• [WHAT YOU NEED TO DO]
Look through the lines below and copy each one that includes "worn".

(THE DATA begins)

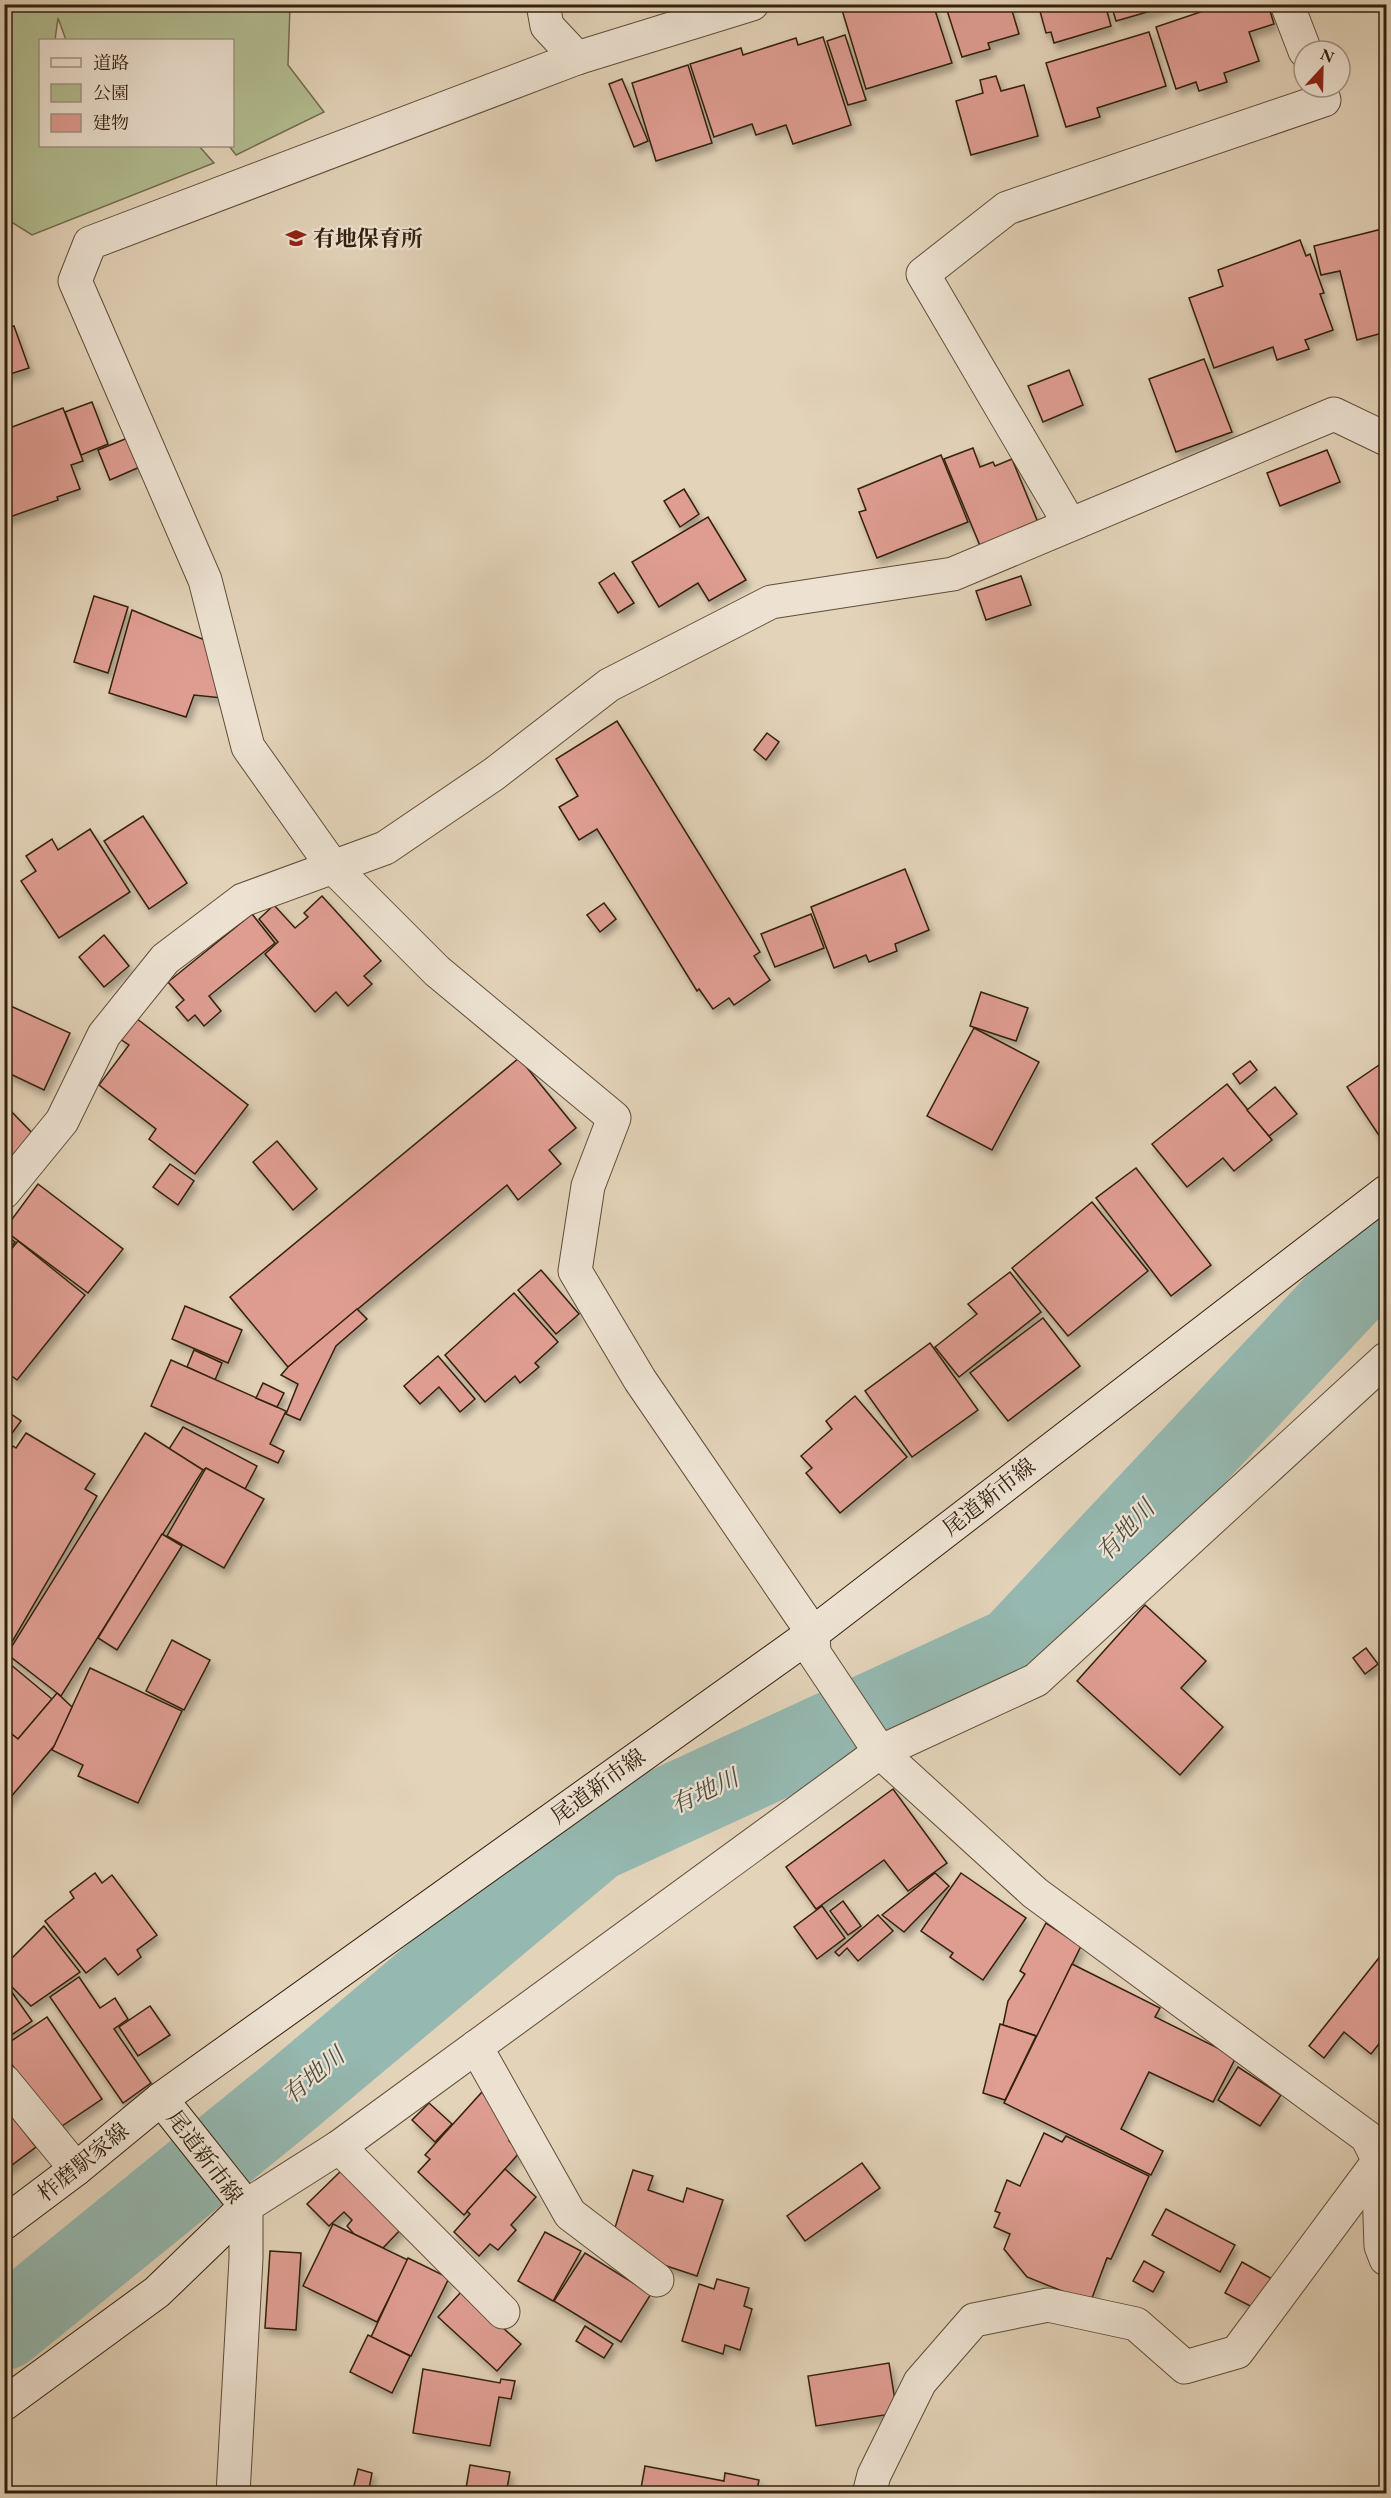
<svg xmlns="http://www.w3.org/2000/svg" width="1391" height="2498" font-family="'EB Garamond','Noto Serif JP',serif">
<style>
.green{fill:#b2bd91;stroke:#726e4f;stroke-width:1.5}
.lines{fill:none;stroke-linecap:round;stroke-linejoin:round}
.river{stroke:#95b8b0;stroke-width:82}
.building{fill:#df9d92;stroke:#33200d;stroke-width:1.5;filter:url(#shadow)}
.minor-casing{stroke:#5f4d38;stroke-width:35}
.secondary-casing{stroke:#33200d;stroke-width:35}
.minor{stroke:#ede2d2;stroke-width:33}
.secondary{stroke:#ede2d2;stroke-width:33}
.labels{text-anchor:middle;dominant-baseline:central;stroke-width:4.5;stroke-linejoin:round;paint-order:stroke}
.poi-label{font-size:22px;font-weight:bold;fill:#33200d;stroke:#ede2d2;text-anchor:start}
.street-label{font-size:22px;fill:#33200d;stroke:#ede2d2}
.water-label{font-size:24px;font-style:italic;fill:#504e3e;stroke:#ede2d2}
</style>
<defs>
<filter id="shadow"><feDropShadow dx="3.5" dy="6" stdDeviation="3" flood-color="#0004"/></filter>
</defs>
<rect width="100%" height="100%" fill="#e3d3b9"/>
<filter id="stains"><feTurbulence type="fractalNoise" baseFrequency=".00333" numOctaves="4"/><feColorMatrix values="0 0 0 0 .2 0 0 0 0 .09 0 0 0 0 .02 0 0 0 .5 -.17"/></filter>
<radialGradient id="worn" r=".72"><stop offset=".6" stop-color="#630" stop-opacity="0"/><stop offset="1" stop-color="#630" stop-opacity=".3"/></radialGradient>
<path class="green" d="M4 5H290L288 65 324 112 236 155 229 146H232V40H66L58 18 55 40H40V146H199L214 163 32 235 5 218Z"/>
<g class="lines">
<path class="river" d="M4 2329 287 2099 595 1841 1014 1648 1386 1251"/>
</g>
<g class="building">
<path d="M861 4H933L952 63 866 89 842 10Z"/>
<path d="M945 4H1010L1019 34 988 43 990 49 962 57Z"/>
<path d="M1038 4H1105L1111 26 1054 43 1051 32 1046 33Z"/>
<path d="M1111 4H1175L1116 21Z"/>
<path d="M1224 4H1268L1274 24 1249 32 1259 61 1224 73 1227 82 1199 91 1196 82 1176 89 1156 27Z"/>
<path d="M1149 32 1166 86 1097 108 1100 117 1066 127 1046 63Z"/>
<path d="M845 35 866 100 848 105 827 41Z"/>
<path d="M823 37 851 125 793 144 786 125 756 135 752 124 714 137 690 64 741 48 743 55 796 38 798 45Z"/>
<path d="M688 65 712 143 656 161 632 83Z"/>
<path d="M996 76 1001 91 1024 85 1038 136 971 155 956 101 983 93 980 80Z"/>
<path d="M622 79 648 141 634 147 609 84Z"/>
<path d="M1386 228V332L1357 340 1340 271 1321 275 1314 246Z"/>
<path d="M1300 240 1306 256 1310 254 1324 293 1320 294 1333 330 1305 340 1309 349 1277 360 1273 347 1214 368 1189 298 1223 286 1218 270Z"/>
<path d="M14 326 29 368 4 376V329Z"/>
<path d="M1204 359 1232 432 1176 452 1149 379Z"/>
<path d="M1069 370 1083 405 1043 422 1028 386Z"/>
<path d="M92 402 108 444 81 455 65 412Z"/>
<path d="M63 408 83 461 71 465 80 489 57 497 58 500 4 519V430Z"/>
<path d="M130 437 142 466 110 480 98 450Z"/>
<path d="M973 448 980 467 993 462 995 466 1012 459 1039 525 981 548 944 459Z"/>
<path d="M1327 450 1340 482 1280 506 1267 473Z"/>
<path d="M941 455 968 522 877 558 859 512 866 510 858 489Z"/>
<path d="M684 489 699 514 680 527 664 501Z"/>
<path d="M708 517 746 580 709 601 698 583 659 607 632 562Z"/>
<path d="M614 573 634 603 618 613 599 583Z"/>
<path d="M1021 576 1031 605 986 620 976 591Z"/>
<path d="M94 596 128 607 108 673 74 662Z"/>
<path d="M132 610 212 643 222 698 194 695 186 717 109 693Z"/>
<path d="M617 721 760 952 754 956 770 980 734 1005 729 998 713 1009 699 989 697 991 597 829 579 840 559 807 578 796 556 759Z"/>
<path d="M767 733 779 742 766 760 754 750Z"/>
<path d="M143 816 187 883 149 909 104 841Z"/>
<path d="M90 829 130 892 59 938 21 881 36 871 26 856 52 839 58 850Z"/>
<path d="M905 869 929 930 895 944 897 951 869 962 866 955 834 968 811 907Z"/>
<path d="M322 896 381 961 364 976 372 984 348 1006 336 992 315 1012 265 954 278 942 259 919 274 905 295 928 308 917 304 913Z"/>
<path d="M604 903 616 919 600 932 587 915Z"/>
<path d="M252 914 275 943 209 996 221 1011 204 1026 195 1015 188 1021 176 1007 184 1000 168 982Z"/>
<path d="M811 914 824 948 775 967 761 934Z"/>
<path d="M104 935 129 966 104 987 79 957Z"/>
<path d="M981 992 1028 1008 1016 1041 970 1026Z"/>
<path d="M4 1003 70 1033 44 1090 4 1071Z"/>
<path d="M136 1018 248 1105 195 1174 149 1139 156 1129 99 1085 129 1045 120 1039Z"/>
<path d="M974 1028 1039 1062 992 1150 927 1116Z"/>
<path d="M519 1058 576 1128 549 1150 561 1164 518 1200 507 1185 288 1367 230 1297Z"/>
<path d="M1250 1061 1257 1070 1240 1084 1233 1074Z"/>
<path d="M1385 1061 1386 1063V1146L1347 1087Z"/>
<path d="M1227 1084 1272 1140 1234 1171 1223 1158 1187 1187 1152 1144Z"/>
<path d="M1275 1087 1297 1114 1269 1136 1247 1110Z"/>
<path d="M7 1107 37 1138 4 1171V1109Z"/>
<path d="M277 1141 317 1189 293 1210 253 1162Z"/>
<path d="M170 1164 194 1181 178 1205 153 1187Z"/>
<path d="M1136 1168 1211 1265 1171 1296 1096 1198Z"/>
<path d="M38 1184 123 1249 88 1293 4 1230Z"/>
<path d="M1092 1202 1148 1271 1068 1336 1012 1268Z"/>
<path d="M4 1233 15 1242 4 1255Z"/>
<path d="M18 1241 85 1295 17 1380 4 1370V1258Z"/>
<path d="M541 1270 579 1314 556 1334 518 1290Z"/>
<path d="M1010 1272 1041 1312 959 1377 935 1347 977 1314 968 1304Z"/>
<path d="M514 1293 558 1342 535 1363 539 1367 520 1383 515 1376 485 1402 445 1355Z"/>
<path d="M185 1306 242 1330 228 1363 172 1339Z"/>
<path d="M357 1309 367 1319 336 1346 300 1420 286 1414 298 1384 281 1375 288 1367Z"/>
<path d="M1043 1318 1080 1366 1008 1421 970 1373Z"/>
<path d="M930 1343 978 1410 912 1457 865 1391Z"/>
<path d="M194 1350 222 1363 215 1380 187 1367Z"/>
<path d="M438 1356 475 1399 460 1412 439 1387 420 1404 404 1386Z"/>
<path d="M171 1360 286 1411 270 1444 284 1451 278 1463 151 1406Z"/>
<path d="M263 1383 284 1393 277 1407 256 1398Z"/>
<path d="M855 1396 907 1457 840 1513 806 1473 812 1468 801 1456 832 1429 826 1421Z"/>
<path d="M4 1409 21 1421 4 1444Z"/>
<path d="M183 1427 257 1466 245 1489 206 1468 203 1470 169 1449Z"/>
<path d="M26 1433 95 1474 85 1489 97 1496 12 1642 4 1637V1461L13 1446 16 1448Z"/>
<path d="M145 1433 203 1470 61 1696 7 1654Z"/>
<path d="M206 1468 264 1499 224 1568 167 1536Z"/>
<path d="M162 1534 182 1546 117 1650 98 1638Z"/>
<path d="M1145 1605 1206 1661 1181 1688 1223 1727 1180 1775 1077 1681Z"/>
<path d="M172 1640 210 1660 184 1710 146 1691Z"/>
<path d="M1366 1648 1378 1664 1365 1674 1353 1658Z"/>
<path d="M4 1659 52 1699 18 1739 4 1728Z"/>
<path d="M90 1668 182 1711 138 1803 78 1776 83 1765 52 1750Z"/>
<path d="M57 1693 72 1707 54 1746 4 1805V1728L18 1739Z"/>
<path d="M893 1789 947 1863 908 1891 884 1860 816 1909 786 1867Z"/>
<path d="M95 1873 102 1883 112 1875 157 1935 137 1950 141 1957 118 1975 105 1958 86 1973 45 1921 74 1898 70 1892Z"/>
<path d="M935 1873 949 1886 904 1932 882 1915Z"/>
<path d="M961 1873 1026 1918 983 1980 950 1957 953 1953 921 1931Z"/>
<path d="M843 1901 861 1926 848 1935 830 1911Z"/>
<path d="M822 1906 845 1938 817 1959 794 1927Z"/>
<path d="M878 1915 893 1931 858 1961 847 1948 839 1956 835 1952Z"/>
<path d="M1046 1923 1081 1946 1037 2036 1003 2025 1008 2001 1025 1974 1020 1971Z"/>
<path d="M44 1926 80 1972 31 2006 4 1979V1966Z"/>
<path d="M1386 1949V2035L1371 2054 1344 2032 1324 2058 1309 2046Z"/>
<path d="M1072 1964 1160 2008 1155 2017 1236 2057 1213 2102 1149 2072 1121 2129 1163 2151 1151 2175 1004 2103Z"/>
<path d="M79 1977 100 2008 115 1998 128 2019 114 2029 151 2083 123 2103 50 1997Z"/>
<path d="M4 1981 32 2021 4 2040Z"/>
<path d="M150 2006 170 2035 138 2056 119 2027Z"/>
<path d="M47 2017 102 2099 56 2130 4 2053V2046Z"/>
<path d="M1000 2024 1036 2036 1005 2100 983 2093Z"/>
<path d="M1238 2067 1281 2095 1260 2126 1218 2100Z"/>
<path d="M482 2092 514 2136 509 2141 521 2151 464 2215 418 2172 430 2159 425 2155Z"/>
<path d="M429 2103 452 2124 435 2142 412 2120Z"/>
<path d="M4 2106 36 2147 4 2171Z"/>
<path d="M1044 2133 1062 2142 1066 2136 1149 2176 1111 2259 1107 2258 1092 2298 1067 2293 1027 2277 1004 2249 1010 2234 994 2227 1000 2213 995 2211 1007 2180 1020 2186Z"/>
<path d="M862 2163 880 2188 805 2241 787 2216Z"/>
<path d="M343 2169 402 2228 383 2248 354 2234 347 2226 352 2220 344 2212 329 2226 307 2204Z"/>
<path d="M505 2169 536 2197 511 2225 516 2230 498 2250 490 2244 479 2256 454 2232 470 2214 467 2211Z"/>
<path d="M633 2170 653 2176 648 2190 683 2202 687 2188 723 2200 697 2276 609 2247Z"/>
<path d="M1166 2209 1235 2245 1220 2272 1152 2235Z"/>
<path d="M333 2224 408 2260 377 2322 303 2286Z"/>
<path d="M545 2232 581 2251 553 2301 518 2281Z"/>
<path d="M270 2251 301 2253 296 2330 265 2328Z"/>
<path d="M585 2253 651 2294 621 2342 554 2301Z"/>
<path d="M408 2258 449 2278 411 2356 371 2337Z"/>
<path d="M1144 2261 1164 2272 1153 2292 1133 2281Z"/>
<path d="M1242 2262 1274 2280 1258 2310 1225 2293Z"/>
<path d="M717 2279 749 2288 744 2306 752 2309 740 2350 725 2345 723 2354 682 2341 699 2284 714 2289Z"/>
<path d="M462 2291 521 2344 497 2371 438 2317Z"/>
<path d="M585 2326 613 2344 604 2358 576 2341Z"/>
<path d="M368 2335 410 2356 392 2393 350 2372Z"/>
<path d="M889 2363 897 2413 816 2426 808 2376Z"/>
<path d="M423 2369 500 2383 501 2379 515 2381 511 2399 499 2397 490 2446 413 2433Z"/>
<path d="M470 2465 510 2472 506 2494H465Z"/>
<path d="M645 2466 724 2481 725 2473 759 2480 757 2490 773 2494H640Z"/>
<path d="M358 2469 372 2473 368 2494H352Z"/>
</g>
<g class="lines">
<g class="minor-casing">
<g id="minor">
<path d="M543 4 547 26 577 58"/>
<path d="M752 4 577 58 90 243 75 281 205 580 248 747 333 867 437 971 614 1118 588 1186 575 1271 640 1380 813 1633 814 1653 880 1752 1035 1893 1367 2137 1378 2159 1381 2246 1386 2259"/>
<path d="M1287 4 1305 51"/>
<path d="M1069 523 923 274 1007 208 1324 100 1319 87"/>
<path d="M4 1192 62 1121 104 1035 165 959 243 900 385 848 494 774 609 685 771 602 953 574 1334 414 1386 439"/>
<path d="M476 2047 570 2214 657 2280"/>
<path d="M4 2081 76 2169"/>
<path d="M339 2147 503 2312"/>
<path d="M233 2494 246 2259V2206L339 2147 880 1752 1036 1680 1386 1359"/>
<path d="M869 2494 874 2475 920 2382 974 2320 1048 2305 1136 2324 1185 2367 1237 2352 1384 2154"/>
</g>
</g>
<g class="secondary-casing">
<g id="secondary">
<path d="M4 2223 76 2169 161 2099 813 1633 1386 1192"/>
<path d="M4 2404 157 2292 246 2206 161 2099"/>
</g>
</g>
<use href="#minor" class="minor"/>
<use href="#secondary" class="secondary"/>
</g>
<defs>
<g id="school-bare" transform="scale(1.62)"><path d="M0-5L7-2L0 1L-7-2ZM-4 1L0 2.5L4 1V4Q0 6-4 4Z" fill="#8f2418" stroke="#ede2d2" stroke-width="2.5" paint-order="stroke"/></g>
</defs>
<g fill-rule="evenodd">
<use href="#school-bare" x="296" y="238"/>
</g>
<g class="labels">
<g class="poi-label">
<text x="313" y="238">有地保育所</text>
</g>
<g class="street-label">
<text transform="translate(989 1497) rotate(-38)">尾道新市線</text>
<text transform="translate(598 1786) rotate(-36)">尾道新市線</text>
<text transform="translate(205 2157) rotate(53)">尾道新市線</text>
<text transform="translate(83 2162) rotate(-39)">柞磨駅家線</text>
</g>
<g class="water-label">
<text transform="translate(1125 1530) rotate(-47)">有地川</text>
<text transform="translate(704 1791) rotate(-25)">有地川</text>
<text transform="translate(313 2075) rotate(-40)">有地川</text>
</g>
</g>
<rect width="1391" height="2498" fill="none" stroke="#e3d3b9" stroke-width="24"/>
<rect x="6" y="6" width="1379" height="2486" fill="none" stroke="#33200d" stroke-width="3"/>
<rect x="12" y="12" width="1367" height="2474" fill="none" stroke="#33200d" stroke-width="1.5"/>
<rect x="39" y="39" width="195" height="108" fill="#ede2d2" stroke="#a39483" stroke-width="1.5"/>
<rect x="51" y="58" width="30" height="9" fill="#ede2d2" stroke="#a39483" stroke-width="1.5"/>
<text x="93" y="69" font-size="18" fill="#33200d">道路</text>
<rect x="51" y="84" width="30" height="18" fill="#b2bd91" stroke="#a39483" stroke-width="1.5"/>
<text x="93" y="99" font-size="18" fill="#33200d">公園</text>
<rect x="51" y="114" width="30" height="18" fill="#df9d92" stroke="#a39483" stroke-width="1.5"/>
<text x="93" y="129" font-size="18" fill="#33200d">建物</text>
<g transform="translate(1322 69) rotate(22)"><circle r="28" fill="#ede2d2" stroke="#a39483" stroke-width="1.5"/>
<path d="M0-4.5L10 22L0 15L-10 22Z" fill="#8f2418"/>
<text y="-9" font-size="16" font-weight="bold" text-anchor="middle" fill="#33200d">N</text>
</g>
<rect width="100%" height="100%" filter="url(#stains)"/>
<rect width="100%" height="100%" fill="url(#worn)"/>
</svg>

(THE DATA ends)

• [WRITTEN RESPONSE]
<radialGradient id="worn" r=".72"><stop offset=".6" stop-color="#630" stop-opacity="0"/><stop offset="1" stop-color="#630" stop-opacity=".3"/></radialGradient>
<rect width="100%" height="100%" fill="url(#worn)"/>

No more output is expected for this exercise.